Use Milvus in PrivateGPT
PrivateGPT is a production-ready AI project that enables users to ask questions about their documents using Large Language Models without an internet connection while ensuring 100% privacy. PrivateGPT offers an API divided into high-level and low-level blocks. It also provides a Gradio UI client and useful tools like bulk model download scripts and ingestion scripts. Conceptually, PrivateGPT wraps a RAG pipeline and exposes its primitives, being ready to use and providing a full implementation of the API and RAG pipeline.
In this tutorial, we will show you how to use Milvus as the backend vector database for PrivateGPT.
This tutorial is mainly referred to the PrivateGPT official installation guide. If you find that this tutorial has outdated parts, you can prioritize following the official guide and create an issue to us.
Base requirements to run PrivateGPT
1. Clone the PrivateGPT Repository
Clone the repository and navigate to it:
$ git clone https://github.com/zylon-ai/private-gpt
$ cd private-gpt
2. Install Poetry
Install Poetry for dependency management: Follow the instructions on the official Poetry website to install it.
3. (Optional) Install make
To run various scripts, you need to install make.
macOS (Using Homebrew):
$ brew install make
Windows (Using Chocolatey):
$ choco install make
Install Available Modules
PrivateGPT allows customization of the setup. We need to specify some modules settings. In this tutorial, we will use the following modules:
- LLM: Ollama
- Embeddings: Ollama
- Vector Stores: Milvus
- UI: Gradio
$ poetry install --extras "llms-ollama embeddings-ollama vector-stores-milvus ui"
Start Ollama service
Go to ollama.ai and follow the instructions to install Ollama on your machine.

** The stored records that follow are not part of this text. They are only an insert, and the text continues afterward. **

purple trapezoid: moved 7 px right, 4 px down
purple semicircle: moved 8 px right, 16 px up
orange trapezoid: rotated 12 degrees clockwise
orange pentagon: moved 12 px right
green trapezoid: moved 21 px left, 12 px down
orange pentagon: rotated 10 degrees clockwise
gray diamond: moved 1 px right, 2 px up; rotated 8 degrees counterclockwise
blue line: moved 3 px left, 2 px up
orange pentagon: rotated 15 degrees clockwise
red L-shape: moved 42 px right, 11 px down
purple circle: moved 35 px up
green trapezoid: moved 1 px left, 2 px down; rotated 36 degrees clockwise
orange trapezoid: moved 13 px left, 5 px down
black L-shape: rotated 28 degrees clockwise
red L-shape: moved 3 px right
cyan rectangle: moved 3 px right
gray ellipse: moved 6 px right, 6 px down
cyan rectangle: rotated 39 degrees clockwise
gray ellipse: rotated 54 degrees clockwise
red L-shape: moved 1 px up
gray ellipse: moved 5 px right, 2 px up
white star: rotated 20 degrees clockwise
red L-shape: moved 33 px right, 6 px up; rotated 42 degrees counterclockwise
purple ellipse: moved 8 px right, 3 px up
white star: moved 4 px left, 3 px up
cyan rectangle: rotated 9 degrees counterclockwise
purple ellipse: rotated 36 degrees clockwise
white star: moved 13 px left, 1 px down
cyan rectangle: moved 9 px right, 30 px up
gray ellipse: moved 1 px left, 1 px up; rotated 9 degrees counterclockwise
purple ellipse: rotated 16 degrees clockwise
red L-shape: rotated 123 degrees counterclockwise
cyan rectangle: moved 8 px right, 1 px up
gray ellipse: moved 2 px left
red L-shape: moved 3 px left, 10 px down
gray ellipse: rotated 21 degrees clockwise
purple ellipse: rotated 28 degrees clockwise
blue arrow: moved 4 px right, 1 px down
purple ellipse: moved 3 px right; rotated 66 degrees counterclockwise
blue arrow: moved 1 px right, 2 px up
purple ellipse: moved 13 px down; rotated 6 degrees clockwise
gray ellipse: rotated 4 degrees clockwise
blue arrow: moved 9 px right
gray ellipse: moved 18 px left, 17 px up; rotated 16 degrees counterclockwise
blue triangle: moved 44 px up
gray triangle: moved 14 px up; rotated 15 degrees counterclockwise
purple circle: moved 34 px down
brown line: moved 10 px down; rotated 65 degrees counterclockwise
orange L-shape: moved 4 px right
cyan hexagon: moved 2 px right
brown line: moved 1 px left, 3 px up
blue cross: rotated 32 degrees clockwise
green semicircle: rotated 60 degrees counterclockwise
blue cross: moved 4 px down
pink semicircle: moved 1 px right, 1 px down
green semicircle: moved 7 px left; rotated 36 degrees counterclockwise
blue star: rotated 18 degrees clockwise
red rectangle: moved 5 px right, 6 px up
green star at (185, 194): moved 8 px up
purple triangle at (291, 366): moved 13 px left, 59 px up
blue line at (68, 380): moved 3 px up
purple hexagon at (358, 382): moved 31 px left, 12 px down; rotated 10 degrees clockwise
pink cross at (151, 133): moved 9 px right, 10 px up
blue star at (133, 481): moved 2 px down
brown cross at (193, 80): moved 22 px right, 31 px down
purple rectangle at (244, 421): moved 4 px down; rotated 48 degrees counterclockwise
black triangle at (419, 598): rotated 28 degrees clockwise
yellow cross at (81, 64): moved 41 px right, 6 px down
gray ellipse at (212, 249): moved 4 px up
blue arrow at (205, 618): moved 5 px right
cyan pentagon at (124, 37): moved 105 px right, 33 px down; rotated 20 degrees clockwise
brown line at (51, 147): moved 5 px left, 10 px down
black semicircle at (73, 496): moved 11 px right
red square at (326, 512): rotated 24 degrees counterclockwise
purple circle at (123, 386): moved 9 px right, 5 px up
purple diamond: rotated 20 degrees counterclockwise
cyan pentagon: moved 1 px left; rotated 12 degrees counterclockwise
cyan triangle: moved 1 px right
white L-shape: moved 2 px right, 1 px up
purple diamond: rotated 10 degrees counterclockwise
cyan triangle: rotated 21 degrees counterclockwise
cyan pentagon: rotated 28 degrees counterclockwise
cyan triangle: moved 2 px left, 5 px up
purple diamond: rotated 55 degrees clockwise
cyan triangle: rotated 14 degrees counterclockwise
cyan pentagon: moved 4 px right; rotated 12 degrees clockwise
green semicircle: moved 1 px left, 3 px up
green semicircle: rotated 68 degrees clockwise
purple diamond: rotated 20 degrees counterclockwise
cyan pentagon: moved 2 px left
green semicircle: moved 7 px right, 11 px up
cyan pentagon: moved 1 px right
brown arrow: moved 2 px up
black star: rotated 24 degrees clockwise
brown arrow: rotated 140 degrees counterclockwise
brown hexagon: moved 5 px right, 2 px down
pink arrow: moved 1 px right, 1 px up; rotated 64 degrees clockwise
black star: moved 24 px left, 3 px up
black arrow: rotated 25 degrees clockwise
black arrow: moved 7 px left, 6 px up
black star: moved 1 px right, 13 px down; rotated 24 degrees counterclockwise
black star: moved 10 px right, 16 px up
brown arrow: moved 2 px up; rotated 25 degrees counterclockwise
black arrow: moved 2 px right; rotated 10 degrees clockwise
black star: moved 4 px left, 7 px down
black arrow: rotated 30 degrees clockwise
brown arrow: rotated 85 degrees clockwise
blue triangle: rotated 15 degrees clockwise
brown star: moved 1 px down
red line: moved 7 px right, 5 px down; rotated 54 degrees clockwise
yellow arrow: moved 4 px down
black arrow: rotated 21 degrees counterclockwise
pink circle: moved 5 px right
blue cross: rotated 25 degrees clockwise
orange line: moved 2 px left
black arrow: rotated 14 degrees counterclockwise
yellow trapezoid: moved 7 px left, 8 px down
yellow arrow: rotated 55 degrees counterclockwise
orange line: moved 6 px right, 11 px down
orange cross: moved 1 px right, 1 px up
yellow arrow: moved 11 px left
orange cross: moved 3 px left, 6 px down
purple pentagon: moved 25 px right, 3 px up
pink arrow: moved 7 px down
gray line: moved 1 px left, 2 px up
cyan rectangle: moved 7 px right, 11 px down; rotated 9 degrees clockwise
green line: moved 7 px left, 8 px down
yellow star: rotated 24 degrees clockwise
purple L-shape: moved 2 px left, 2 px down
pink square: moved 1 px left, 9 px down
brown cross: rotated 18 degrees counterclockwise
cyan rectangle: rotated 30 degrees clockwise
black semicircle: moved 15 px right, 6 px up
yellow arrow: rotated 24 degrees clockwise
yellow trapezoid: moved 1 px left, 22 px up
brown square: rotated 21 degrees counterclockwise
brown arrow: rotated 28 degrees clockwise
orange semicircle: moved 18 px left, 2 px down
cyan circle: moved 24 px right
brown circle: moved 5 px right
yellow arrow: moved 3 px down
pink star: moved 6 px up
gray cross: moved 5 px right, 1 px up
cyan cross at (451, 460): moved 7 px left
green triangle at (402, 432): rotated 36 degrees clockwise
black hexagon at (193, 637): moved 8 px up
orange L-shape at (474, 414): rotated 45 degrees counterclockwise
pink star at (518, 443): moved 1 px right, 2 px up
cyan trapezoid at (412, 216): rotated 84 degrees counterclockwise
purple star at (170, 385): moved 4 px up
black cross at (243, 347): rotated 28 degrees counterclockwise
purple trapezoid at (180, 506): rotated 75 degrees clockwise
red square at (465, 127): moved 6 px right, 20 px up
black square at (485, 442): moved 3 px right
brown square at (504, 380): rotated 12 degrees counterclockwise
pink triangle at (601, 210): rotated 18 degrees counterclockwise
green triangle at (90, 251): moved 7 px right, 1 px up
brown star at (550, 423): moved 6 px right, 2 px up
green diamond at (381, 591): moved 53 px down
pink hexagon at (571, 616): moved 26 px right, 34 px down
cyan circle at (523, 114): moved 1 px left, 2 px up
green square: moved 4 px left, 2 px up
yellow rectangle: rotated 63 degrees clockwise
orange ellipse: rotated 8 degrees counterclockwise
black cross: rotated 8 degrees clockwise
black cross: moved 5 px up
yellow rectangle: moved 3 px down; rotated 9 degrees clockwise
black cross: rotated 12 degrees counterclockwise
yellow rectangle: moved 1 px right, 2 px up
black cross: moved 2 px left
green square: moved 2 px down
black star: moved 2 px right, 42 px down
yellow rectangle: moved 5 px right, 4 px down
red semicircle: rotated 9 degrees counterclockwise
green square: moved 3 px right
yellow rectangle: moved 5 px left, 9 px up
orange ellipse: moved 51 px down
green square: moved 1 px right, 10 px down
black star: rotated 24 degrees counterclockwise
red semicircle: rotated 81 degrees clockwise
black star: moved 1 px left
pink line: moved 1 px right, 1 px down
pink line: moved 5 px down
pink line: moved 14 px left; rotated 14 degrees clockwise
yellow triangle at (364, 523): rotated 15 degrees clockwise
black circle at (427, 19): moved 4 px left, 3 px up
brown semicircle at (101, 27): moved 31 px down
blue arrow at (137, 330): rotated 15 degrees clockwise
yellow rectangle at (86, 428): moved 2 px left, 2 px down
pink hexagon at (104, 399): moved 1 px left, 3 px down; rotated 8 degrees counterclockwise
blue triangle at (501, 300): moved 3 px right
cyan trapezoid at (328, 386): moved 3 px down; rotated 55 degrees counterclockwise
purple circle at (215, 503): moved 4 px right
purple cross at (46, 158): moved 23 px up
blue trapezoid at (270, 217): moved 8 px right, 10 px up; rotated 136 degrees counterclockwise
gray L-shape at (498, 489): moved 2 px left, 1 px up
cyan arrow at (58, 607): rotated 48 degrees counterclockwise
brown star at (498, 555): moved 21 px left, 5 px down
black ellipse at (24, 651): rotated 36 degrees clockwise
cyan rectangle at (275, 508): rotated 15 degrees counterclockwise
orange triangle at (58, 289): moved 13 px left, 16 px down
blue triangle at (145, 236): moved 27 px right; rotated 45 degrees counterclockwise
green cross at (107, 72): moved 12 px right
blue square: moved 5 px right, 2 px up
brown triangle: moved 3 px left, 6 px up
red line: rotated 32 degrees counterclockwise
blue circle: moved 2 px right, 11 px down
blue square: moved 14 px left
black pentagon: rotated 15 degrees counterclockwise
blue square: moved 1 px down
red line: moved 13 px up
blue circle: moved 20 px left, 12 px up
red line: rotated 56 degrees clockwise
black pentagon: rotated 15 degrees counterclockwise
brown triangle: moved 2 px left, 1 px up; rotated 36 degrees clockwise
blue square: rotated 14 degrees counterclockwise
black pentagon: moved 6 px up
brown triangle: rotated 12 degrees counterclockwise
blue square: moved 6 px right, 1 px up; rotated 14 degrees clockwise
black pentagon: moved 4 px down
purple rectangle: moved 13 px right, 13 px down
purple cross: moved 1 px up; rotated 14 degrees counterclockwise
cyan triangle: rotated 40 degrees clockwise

After the installation, make sure the Ollama desktop app is closed.
Now, start Ollama service (it will start a local inference server, serving both the LLM and the Embeddings):
$ ollama serve
Install the models to be used, the default settings-ollama.yaml
is configured to user llama3.1 8b LLM (~4GB) and nomic-embed-text Embeddings (~275MB)
By default, PrivateGPT will automatically pull models as needed. This behavior can be changed by modifying the ollama.autopull_models
property.
In any case, if you want to manually pull models, run the following commands:
$ ollama pull llama3.1
$ ollama pull nomic-embed-text
You can optionally change to your favorite models in the settings-ollama.yaml
file and pull them manually.
Change Milvus Settings
In the file settings-ollama.yaml
, set the vectorstore to milvus:
vectorstore:
database: milvus
You can also add some cumstom Milvus configuration to specify your settings. Like this:
milvus:
uri: http://localhost:19530
collection_name: my_collection
The available configuration options are:
Field Option | Description |
---|---|
uri | Default is set to “local_data/private_gpt/milvus/milvus_local.db” as a local file; you can also set up a more performant Milvus server on docker or k8s e.g.http://localhost:19530, as your uri; To use Zilliz Cloud, adjust the uri and token to Endpoint and Api key in Zilliz Cloud. |
token | Pair with Milvus server on docker or k8s or zilliz cloud api key. |
collection_name | The name of the collection, set to default “milvus_db”. |
overwrite | Overwrite the data in collection if it existed, set to default as True. |
Start PrivateGPT
Once all settings are done, you can run PrivateGPT with a gradio UI.
PGPT_PROFILES=ollama make run
The UI will be available athttp://0.0.0.0:8001
.
You can play around with the UI and ask questions about your documents.